Create an experiment folder with a config file as usual, but don't specify any corpus pairs. This will allow you to configure decoding hyperparameters and which model to use. Here is an example of a config file:
model: facebook/nllb-200-1.3B
data:
seed: 111
lang_codes:
en: eng_Latn
es: spa_Latn
params:
label_smoothing_factor: 0.2
infer:
infer_batch_size: 16
num_beams: 2
Here is an example of how to call the translate script:
python -m silnlp.nmt.translate <source_folder> --src MT/experiments/experiment --src-iso en --trg-iso es
This will translate every file in the MT/experiments/<source_folder> directory recursively and output the results to the infer directory in the experiment directory. The --src parameter will also accept a file path. You can specify the target directory or file using --trg. The new changes to the translate script should work on ClearML.

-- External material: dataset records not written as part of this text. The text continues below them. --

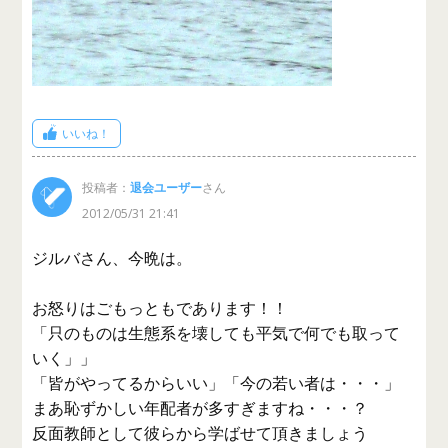
いいね！
投稿者：
退会ユーザー
さん
2012/05/31 21:41
ジルバさん、今晩は。
お怒りはごもっともであります！！
「只のものは生態系を壊しても平気で何でも取って
いく」」
「皆がやってるからいい」「今の若い者は・・・」
まあ恥ずかしい年配者が多すぎますね・・・？
反面教師として彼らから学ばせて頂きましょう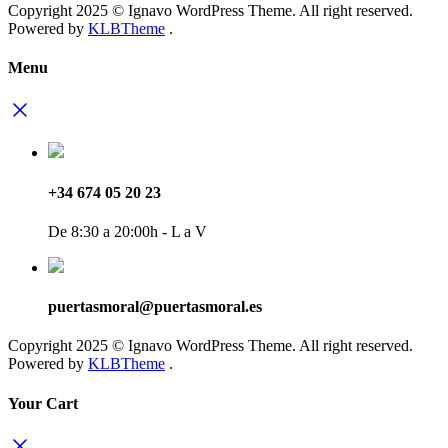
Copyright 2025 © Ignavo WordPress Theme. All right reserved.
Powered by
KLBTheme
.
Menu
+34 674 05 20 23
De 8:30 a 20:00h - L a V
puertasmoral@puertasmoral.es
Copyright 2025 © Ignavo WordPress Theme. All right reserved.
Powered by
KLBTheme
.
Your Cart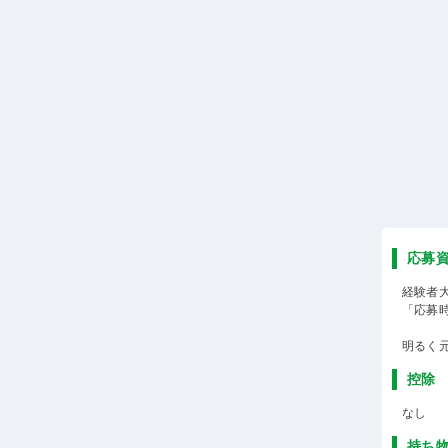
応募
経験者
「応募
明るく
控除
なし
持ち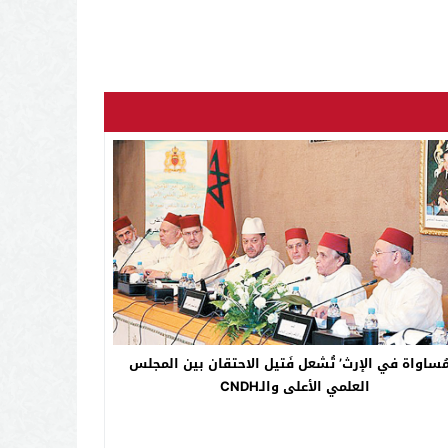
مُساواة في الإرث’ تُشعل فَتيل الاحتقان بين المجلس
العلمي الأعلى والـCNDH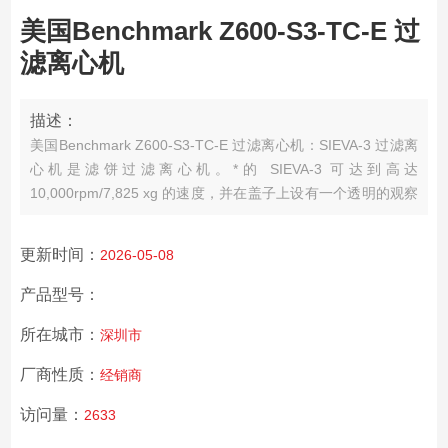
美国Benchmark Z600-S3-TC-E 过
滤离心机
描述：
美国Benchmark Z600-S3-TC-E 过滤离心机：SIEVA-3 过滤离
心机是滤饼过滤离心机。*的 SIEVA-3 可达到高达
10,000rpm/7,825 xg 的速度，并在盖子上设有一个透明的观察
口，用于密切监测样品。不锈钢外壳和部件使 SIEVA-3 耐腐蚀
且易于清洁。可选的 500 毫升过滤篮有穿孔和非穿孔两种。澄
更新时间：
2026-05-08
清的液体通过位于装置侧面的排水管排出装置。
产品型号：
所在城市：
深圳市
厂商性质：
经销商
访问量：
2633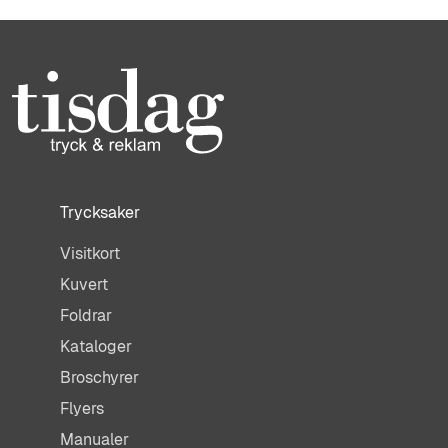
Trycksaker
Visitkort
Kuvert
Foldrar
Kataloger
Broschyrer
Flyers
Manualer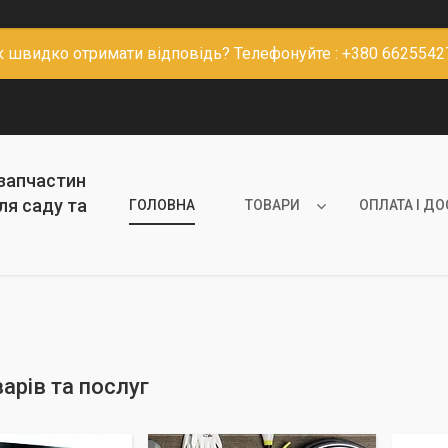
к швидко отримати відповідь? Телефонуйте : +380 6625542
 запчастин
ля саду та
ГОЛОВНА
ТОВАРИ
ОПЛАТА І Д
арів та послуг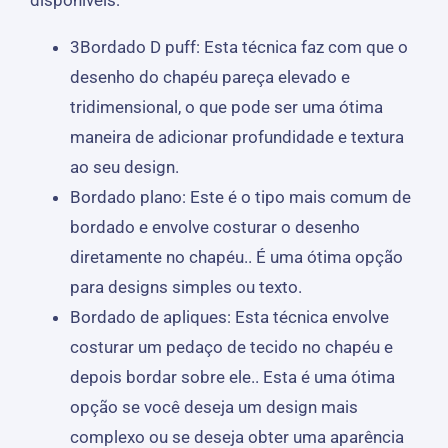
disponíveis:
3Bordado D puff: Esta técnica faz com que o
desenho do chapéu pareça elevado e
tridimensional, o que pode ser uma ótima
maneira de adicionar profundidade e textura
ao seu design.
Bordado plano: Este é o tipo mais comum de
bordado e envolve costurar o desenho
diretamente no chapéu.. É uma ótima opção
para designs simples ou texto.
Bordado de apliques: Esta técnica envolve
costurar um pedaço de tecido no chapéu e
depois bordar sobre ele.. Esta é uma ótima
opção se você deseja um design mais
complexo ou se deseja obter uma aparência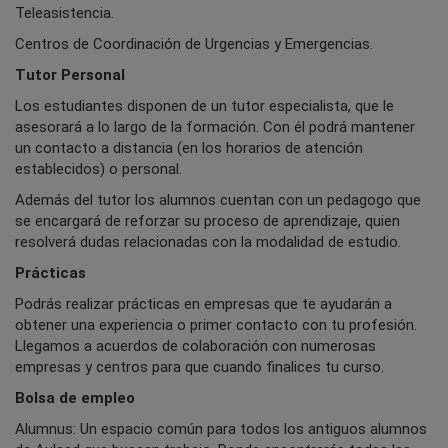
Teleasistencia.
Centros de Coordinación de Urgencias y Emergencias.
Tutor Personal
Los estudiantes disponen de un tutor especialista, que le
asesorará a lo largo de la formación. Con él podrá mantener
un contacto a distancia (en los horarios de atención
establecidos) o personal.
Además del tutor los alumnos cuentan con un pedagogo que
se encargará de reforzar su proceso de aprendizaje, quien
resolverá dudas relacionadas con la modalidad de estudio.
Prácticas
Podrás realizar prácticas en empresas que te ayudarán a
obtener una experiencia o primer contacto con tu profesión.
Llegamos a acuerdos de colaboración con numerosas
empresas y centros para que cuando finalices tu curso.
Bolsa de empleo
Alumnus: Un espacio común para todos los antiguos alumnos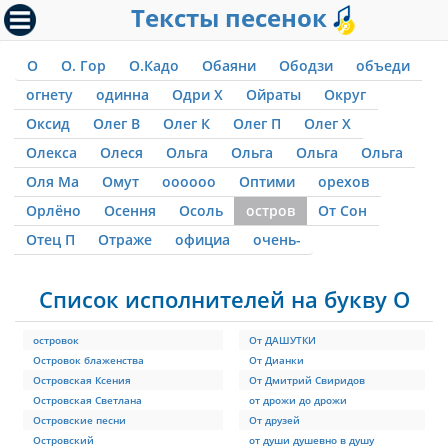
Тексты песенок
О
О. Гор
О.Кадо
Обаяни
Ободзи
объеди
огнету
одинна
Одри Х
Ойраты
Округ
Оксид
Олег В
Олег К
Олег П
Олег Х
Олекса
Олеся
Ольга
Ольга
Ольга
Ольга
Оля Ма
Омут
оооооо
Оптими
орехов
Орлёно
Осення
Осоль
остров
От Сон
Отец П
Отраже
официа
очень-
Список исполнителей на букву О
островок
От ДАШУТКИ
Островок блаженства
От Дианки
Островская Ксения
От Дмитрий Свиридов
Островская Светлана
от дрожи до дрожи
Островские песни
От друзей
Островский
от души душевно в душу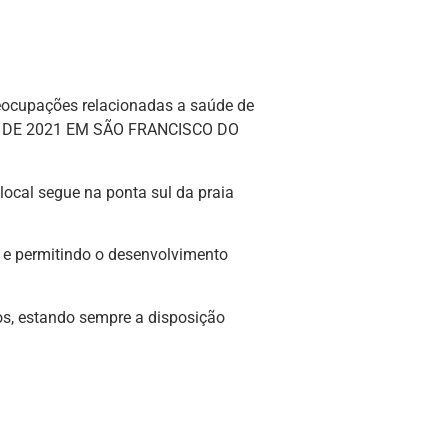
reocupações relacionadas a saúde de
TAPA DE 2021 EM SÃO FRANCISCO DO
local segue na ponta sul da praia
 permitindo o desenvolvimento
os, estando sempre a disposição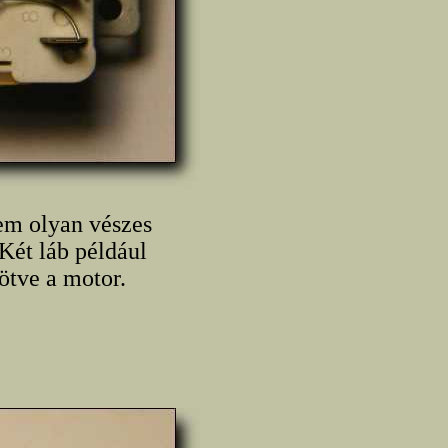
nem olyan vészes
 Két láb például
ötve a motor.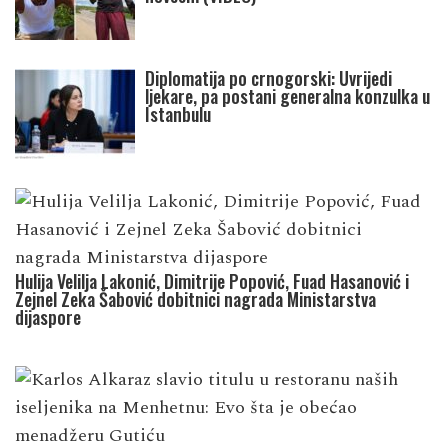
Diplomatija po crnogorski: Uvrijedi
ljekare, pa postani generalna konzulka u
Istanbulu
Hulija Velilja Lakonić, Dimitrije Popović, Fuad Hasanović i
Zejnel Zeka Šabović dobitnici nagrada Ministarstva
dijaspore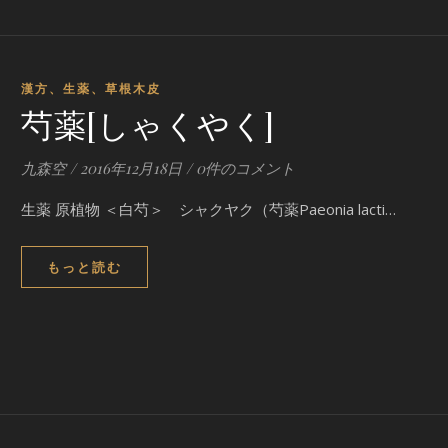
漢方、生薬、草根木皮
芍薬[しゃくやく]
九森空
/
2016年12月18日
/
0件のコメント
生薬 原植物 ＜白芍＞ シャクヤク（芍薬Paeonia lacti…
もっと読む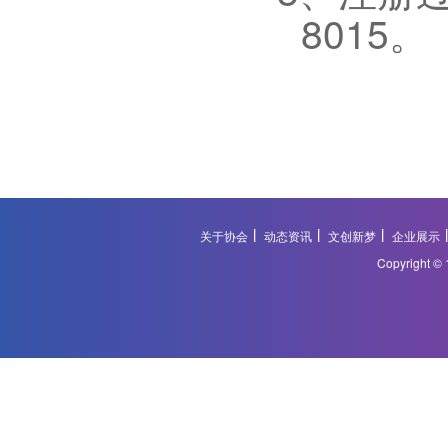
8015
。
关于协会
动态资讯
文创新梦
企业展示
Copyright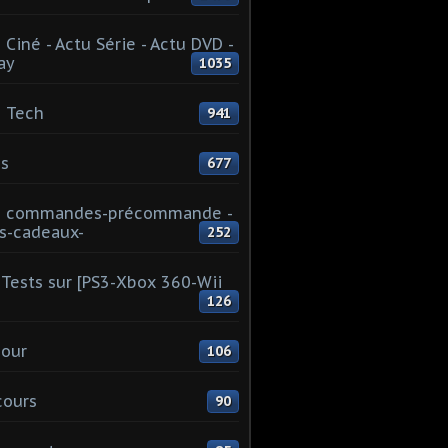
 Ciné - Actu Série - Actu DVD -
ay
1035
 Tech
941
s
677
u commandes-précommande -
s-cadeaux-
252
Tests sur [PS3-Xbox 360-Wii
126
our
106
cours
90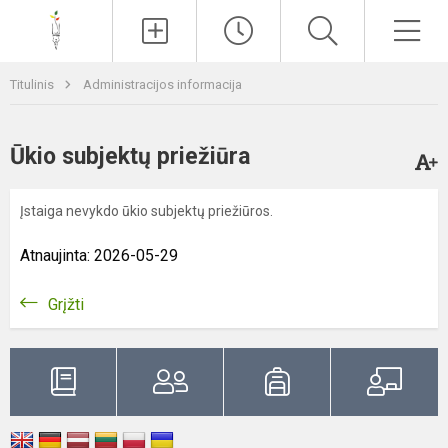
Paieška
Men
Titulinis
Administracijos informacija
Ūkio subjektų priežiūra
Įstaiga nevykdo ūkio subjektų priežiūros.
Atnaujinta: 2026-05-29
Grįžti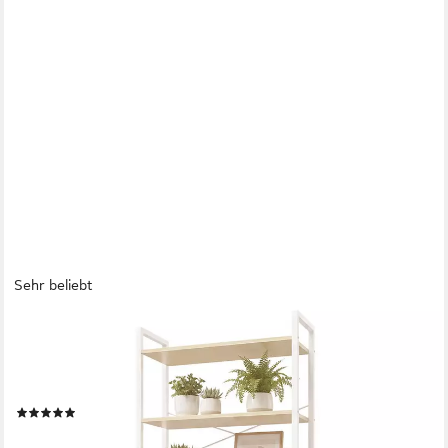
Sehr beliebt
VASAGLE
Bücherregal Standregal, DVD-Regal, Büroregal, Büro,
Wohnzimmer, Schlafzimmer, Flur, mit 6 Ebenen, offene Ablagen,
64 x 185.5 x 30 cm, beige-weiß
(196)
55,99 €
UVP
74,99 €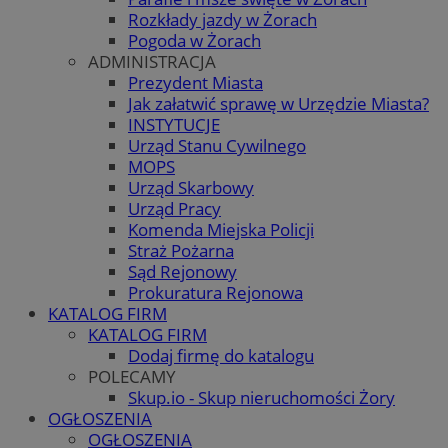
Rozkłady jazdy w Żorach
Pogoda w Żorach
ADMINISTRACJA
Prezydent Miasta
Jak załatwić sprawę w Urzędzie Miasta?
INSTYTUCJE
Urząd Stanu Cywilnego
MOPS
Urząd Skarbowy
Urząd Pracy
Komenda Miejska Policji
Straż Pożarna
Sąd Rejonowy
Prokuratura Rejonowa
KATALOG FIRM
KATALOG FIRM
Dodaj firmę do katalogu
POLECAMY
Skup.io - Skup nieruchomości Żory
OGŁOSZENIA
OGŁOSZENIA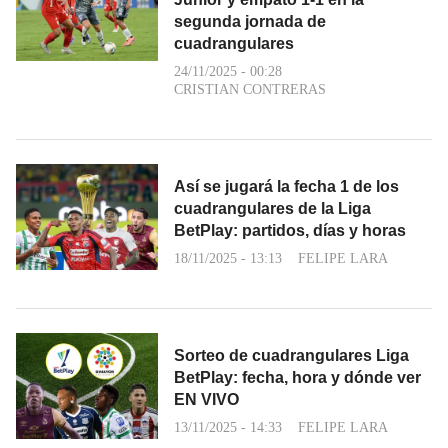
segunda jornada de
cuadrangulares
24/11/2025 - 00:28
CRISTIAN CONTRERAS
Así se jugará la fecha 1 de los
cuadrangulares de la Liga
BetPlay: partidos, días y horas
18/11/2025 - 13:13
FELIPE LARA
Sorteo de cuadrangulares Liga
BetPlay: fecha, hora y dónde ver
EN VIVO
13/11/2025 - 14:33
FELIPE LARA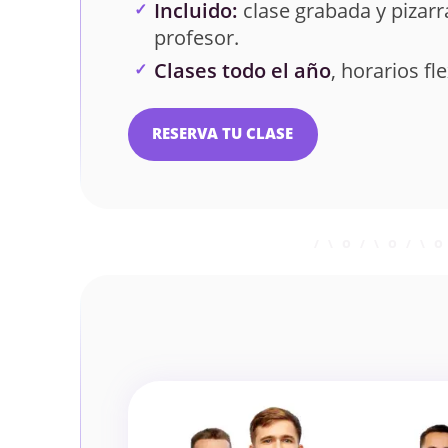
Incluido:
clase grabada y pizarra
profesor.
Clases todo el año
, horarios fle
RESERVA TU CLASE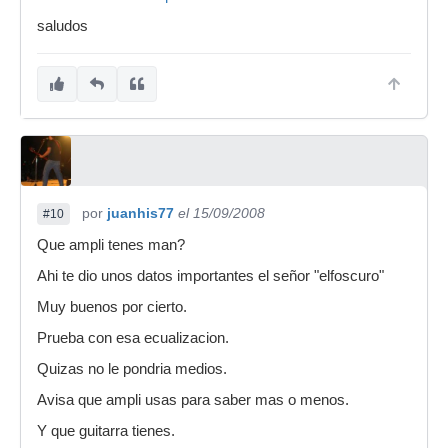
saludos
por
juanhis77
el 15/09/2008
#10
Que ampli tenes man?
Ahi te dio unos datos importantes el señor "elfoscuro"
Muy buenos por cierto.
Prueba con esa ecualizacion.
Quizas no le pondria medios.
Avisa que ampli usas para saber mas o menos.
Y que guitarra tienes.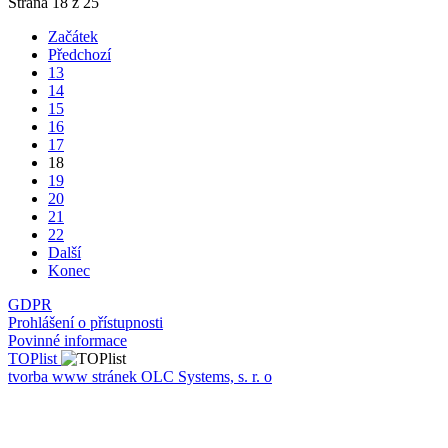
Strana 18 z 25
Začátek
Předchozí
13
14
15
16
17
18
19
20
21
22
Další
Konec
GDPR
Prohlášení o přístupnosti
Povinné informace
TOPlist
tvorba www stránek OLC Systems, s. r. o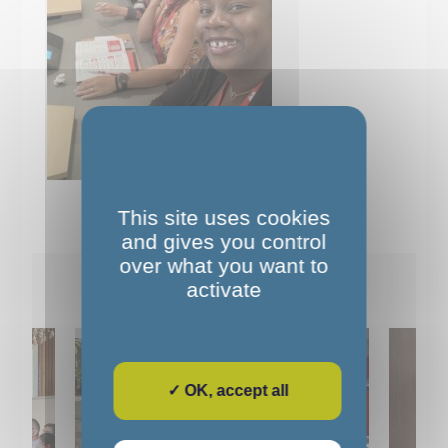
This site uses cookies
and gives you control
over what you want to
Pour aller plus loin
activate
✓ OK, accept all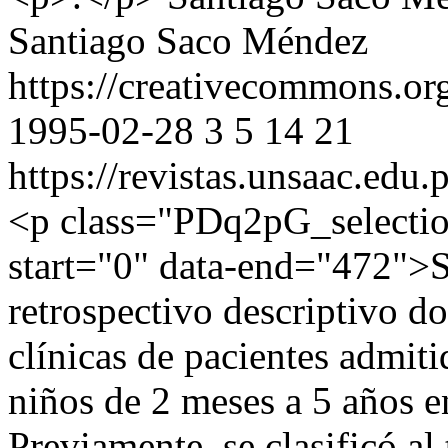
Santiago Saco Méndez
https://creativecommons.or
1995-02-28
3
5
14
21
https://revistas.unsaac.edu
<p class="PDq2pG_selectio
start="0" data-end="472">S
retrospectivo descriptivo do
clínicas de pacientes admit
niños de 2 meses a 5 años e
Previamente, se clasificó al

Smallest 600M parameter model - distilled:
model: facebook/nllb-200-distilled-600M
Medium 1.3B parameter model - distilled
model: facebook/nllb-200-distilled-1.3B
Medium 1.3B parameter model
model: facebook/nllb-200-1.3B
Large 3.3B parameter model
model: facebook/nllb-200-3.3B
More information about the NLLB model is available from HuggingFace The metrics link on that page gives a list of the languages and script pairs that are included in the model.